India has chosen a laissez-faire approach to the field of AI, which has resulted in American companies dominating its industrial and business landscape. It has not framed policies that encourage development of its own AI-based software, hardware, or social media platforms.
Population collapse
One of the less discussed matters in the media is that of a coming population collapse, the beginnings of which are evident in Asia and Europe. The collapse is due in part to technology that gives humans greater agency over their bodies, but also because AI-based social media has so influenced our minds that many see no need to have babies.
“China’s population, reported to be 1.41 billion, will drop to 330 million by the end of the century,” predicts Yi Fuxian of the University of Wisconsin-Madison. For the population to fall to one-fourth of what it is now has huge geopolitical implications. For one, this decline is one reason that China is investing big in AI technology.
The population of Western countries is also going down but for now they are making up for it by immigration. This has already begun to create social pressures as in the grooming scandal in Britain.
India has a demographic edge for twenty years or so before its population will begin to fall. But although India is the fastest growing economy in the world right now, part of that growth is driven by its continuing population increase.
India is not able to compete with China or the West due to high costs of regulation and labor, and shortage of skilled manpower and investment. India’s political landscape is complicated and many of its opposition parties are quite happy to be guided by foreign NGOs who are working against India’s national interests.
DEI quotas were one reason Kamala Harris lost the recent American election, with the result that Trump is going to roll them back. The system of quotas in India is more deeply entrenched with support from all political parties and now there is a competitive push for even more extensive socialist freebies. The argument can be made that if growth in the West had not led to opportunities for Indians to excel and send money back to India, India would have continued in its socialist dystopia of the pre-80s era.
It appears that the political future in the age of AI won’t be the unipolar world that emerged after the collapse of the Soviet Union in 1991. As the world globalizes further, the cultural clash between new immigrant groups that espouse radical sectarianism and the host populations will sharpen.
Europe’s strength overseas during the colonial age was based on the use of overwhelming force, but this policy cannot be used on its own minority immigrant groups.

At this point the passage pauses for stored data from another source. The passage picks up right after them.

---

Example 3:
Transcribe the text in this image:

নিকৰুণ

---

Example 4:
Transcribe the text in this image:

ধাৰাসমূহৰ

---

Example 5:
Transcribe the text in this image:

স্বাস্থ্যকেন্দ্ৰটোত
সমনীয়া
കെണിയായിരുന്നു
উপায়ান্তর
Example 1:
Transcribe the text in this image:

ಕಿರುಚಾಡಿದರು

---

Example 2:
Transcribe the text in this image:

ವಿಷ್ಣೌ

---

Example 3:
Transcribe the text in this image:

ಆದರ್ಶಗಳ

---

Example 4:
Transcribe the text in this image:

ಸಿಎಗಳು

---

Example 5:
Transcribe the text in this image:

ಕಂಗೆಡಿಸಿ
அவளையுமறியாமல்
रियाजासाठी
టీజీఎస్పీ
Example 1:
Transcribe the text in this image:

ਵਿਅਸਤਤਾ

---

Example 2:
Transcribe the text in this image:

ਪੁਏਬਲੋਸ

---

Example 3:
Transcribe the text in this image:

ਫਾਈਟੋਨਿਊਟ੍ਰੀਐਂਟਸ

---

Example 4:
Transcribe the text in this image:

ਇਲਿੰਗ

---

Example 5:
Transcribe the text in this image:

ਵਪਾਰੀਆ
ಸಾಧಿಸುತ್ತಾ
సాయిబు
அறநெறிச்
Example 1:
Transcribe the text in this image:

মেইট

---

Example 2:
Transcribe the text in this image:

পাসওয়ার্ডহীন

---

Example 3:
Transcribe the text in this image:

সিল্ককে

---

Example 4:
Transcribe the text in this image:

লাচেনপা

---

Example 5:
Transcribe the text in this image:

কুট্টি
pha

When the fertility rate collapsed, Europe embraced replacement migration without determining if the migrants can or will assimilate. Without assimilation, some European nations will disappear in the coming decades.

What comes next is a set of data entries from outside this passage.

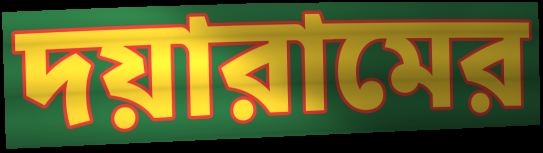
দয়ারামের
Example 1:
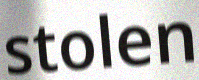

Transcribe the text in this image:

stolen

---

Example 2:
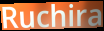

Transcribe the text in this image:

Ruchira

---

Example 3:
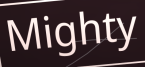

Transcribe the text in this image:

Mighty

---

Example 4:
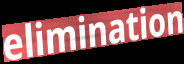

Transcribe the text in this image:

elimination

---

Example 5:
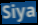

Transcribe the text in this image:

Siya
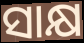
ସାକ୍ଷ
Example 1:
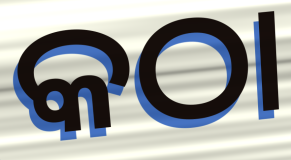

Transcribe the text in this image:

କଠା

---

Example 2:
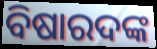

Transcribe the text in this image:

ବିଷାରଦଙ୍କ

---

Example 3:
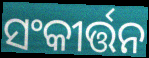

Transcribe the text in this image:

ସଂକୀର୍ତ୍ତନ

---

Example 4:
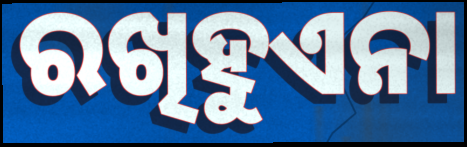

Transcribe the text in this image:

ରଖିହୁଏନା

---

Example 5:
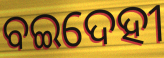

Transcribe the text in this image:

ବଇଦେହୀ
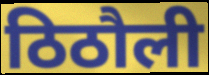
ठिठौली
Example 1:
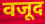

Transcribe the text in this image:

वजूद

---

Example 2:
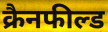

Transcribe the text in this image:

क्रैनफील्ड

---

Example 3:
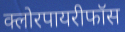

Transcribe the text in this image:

क्लोरपायरीफॉस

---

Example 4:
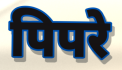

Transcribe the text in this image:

पिपरे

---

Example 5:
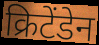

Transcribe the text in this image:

क्रिटेंडेन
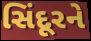
સિંદૂરને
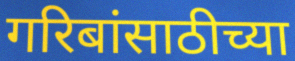
गरिबांसाठीच्या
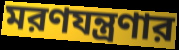
মরণযন্ত্রণার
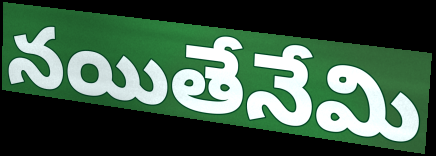
నయితేనేమి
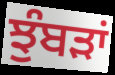
ਝੁੰਬੜਾਂ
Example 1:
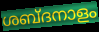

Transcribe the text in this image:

ശബ്ദനാളം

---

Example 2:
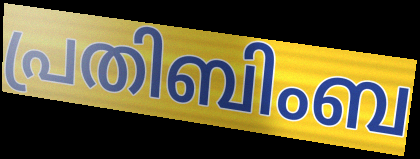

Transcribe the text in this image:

പ്രതിബിംബ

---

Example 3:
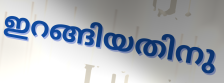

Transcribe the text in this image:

ഇറങ്ങിയതിനു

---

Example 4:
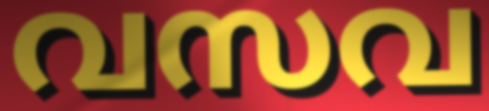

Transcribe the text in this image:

My new book The Age of Artificial Intelligence summarizes these developments in AI in the context of evolving geopolitical equations. It also deals with the historical experience of the West, China, and India in coping with major upheavals as that will serve as a template for the response to future AI-triggered disruptions.
AI will continue to bring new benefits to humanity and reduce toil from the daily life of the individual, but it comes with unique ethical, legal, and philosophical challenges. The ubiquity of AI in all aspects of life will be a time of great estrangement from nature with increasing breakdown of social and political institutions.
Also, just as the period of colonial expansion in the 19th century set European nations on a path of conflict that led to the two World Wars, the AI race will also lead to conflict and wars.
Reference
S. Kak, The Age of Artificial Intelligence. 2025.